## [Work instructions]
The records that follow need to be printed exactly. Leave out each image.

Input data START

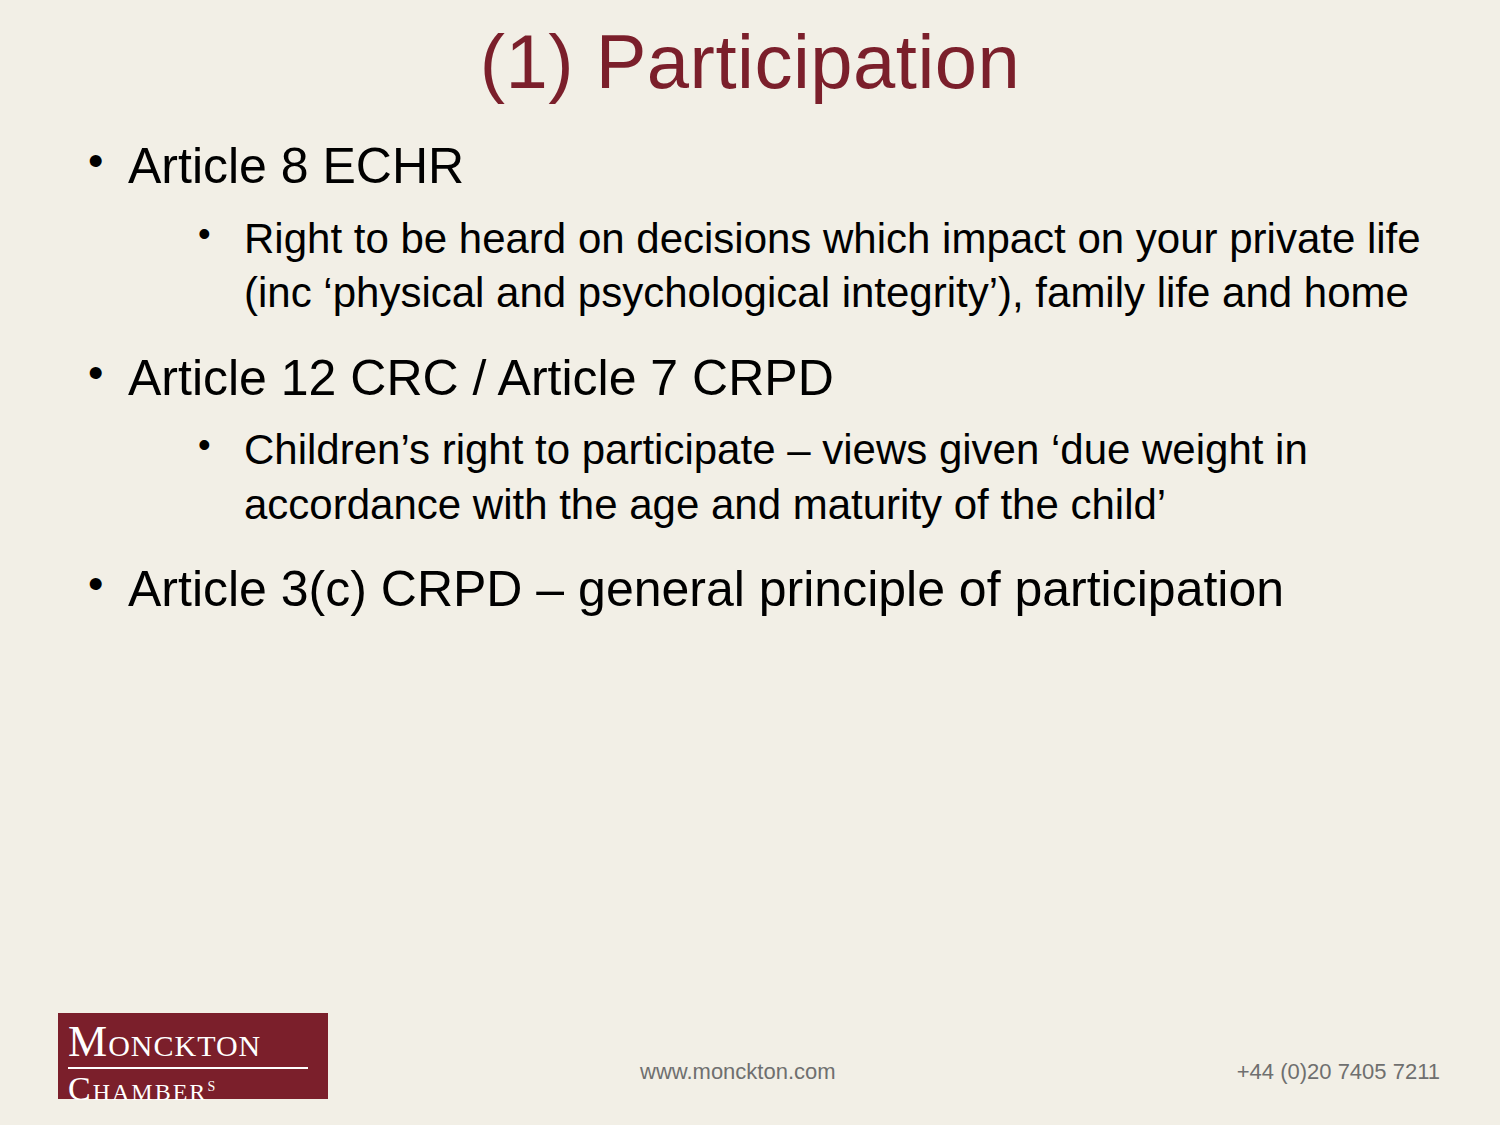(1) Participation
Article 8 ECHR
Right to be heard on decisions which impact on your private life (inc ‘physical and psychological integrity’), family life and home
Article 12 CRC / Article 7 CRPD
Children’s right to participate – views given ‘due weight in accordance with the age and maturity of the child’
Article 3(c) CRPD – general principle of participation
MONCKTON
CHAMBERS
www.monckton.com
+44 (0)20 7405 7211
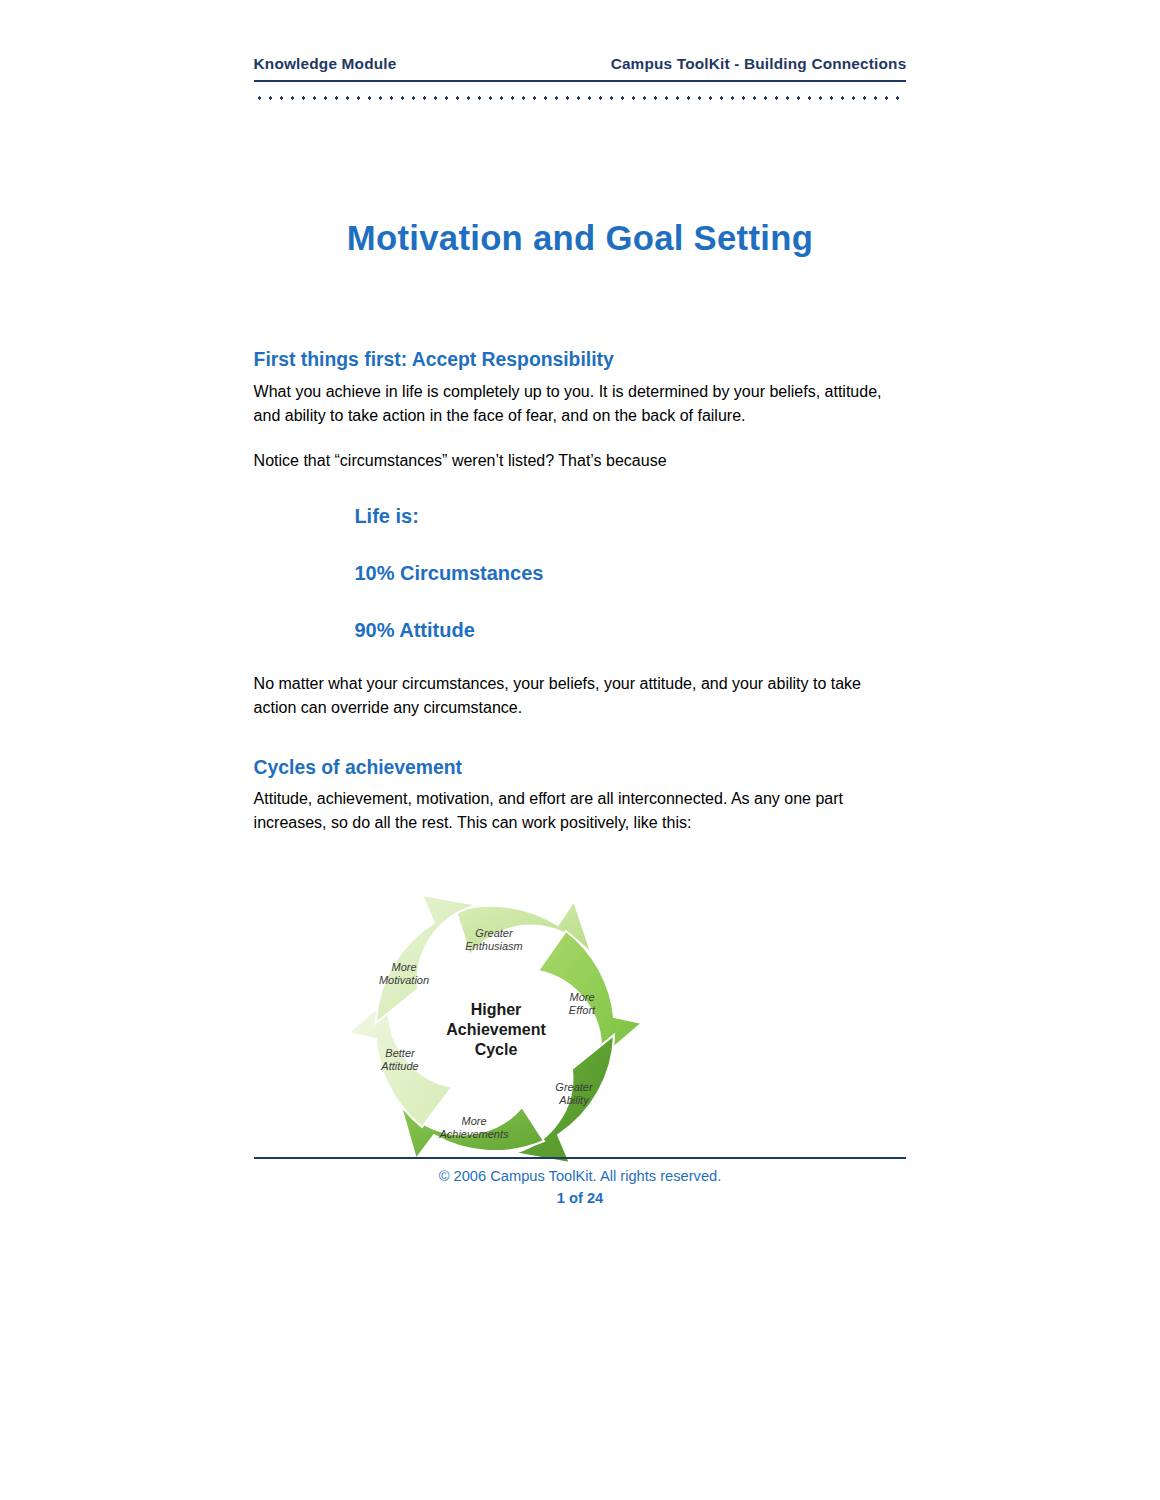Knowledge Module
Campus ToolKit - Building Connections
Motivation and Goal Setting
First things first: Accept Responsibility
What you achieve in life is completely up to you. It is determined by your beliefs, attitude, and ability to take action in the face of fear, and on the back of failure.
Notice that “circumstances” weren’t listed? That’s because
Life is:
10% Circumstances
90% Attitude
No matter what your circumstances, your beliefs, your attitude, and your ability to take action can override any circumstance.
Cycles of achievement
Attitude, achievement, motivation, and effort are all interconnected. As any one part increases, so do all the rest. This can work positively, like this:
Greater Enthusiasm More Effort Greater Ability More Achievements Better Attitude More Motivation Higher Achievement Cycle
© 2006 Campus ToolKit. All rights reserved.
1 of 24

Input data END

## [Response]
(1) Participation
Article 8 ECHR
Right to be heard on decisions which impact on your private life (inc ‘physical and psychological integrity’), family life and home
Article 12 CRC / Article 7 CRPD
Children’s right to participate – views given ‘due weight in accordance with the age and maturity of the child’
Article 3(c) CRPD – general principle of participation
MONCKTON
CHAMBERS
www.monckton.com
+44 (0)20 7405 7211
Knowledge Module
Campus ToolKit - Building Connections
Motivation and Goal Setting
First things first: Accept Responsibility
What you achieve in life is completely up to you. It is determined by your beliefs, attitude, and ability to take action in the face of fear, and on the back of failure.
Notice that “circumstances” weren’t listed? That’s because
Life is:
10% Circumstances
90% Attitude
No matter what your circumstances, your beliefs, your attitude, and your ability to take action can override any circumstance.
Cycles of achievement
Attitude, achievement, motivation, and effort are all interconnected. As any one part increases, so do all the rest. This can work positively, like this:
Greater Enthusiasm More Effort Greater Ability More Achievements Better Attitude More Motivation Higher Achievement Cycle
© 2006 Campus ToolKit. All rights reserved.
1 of 24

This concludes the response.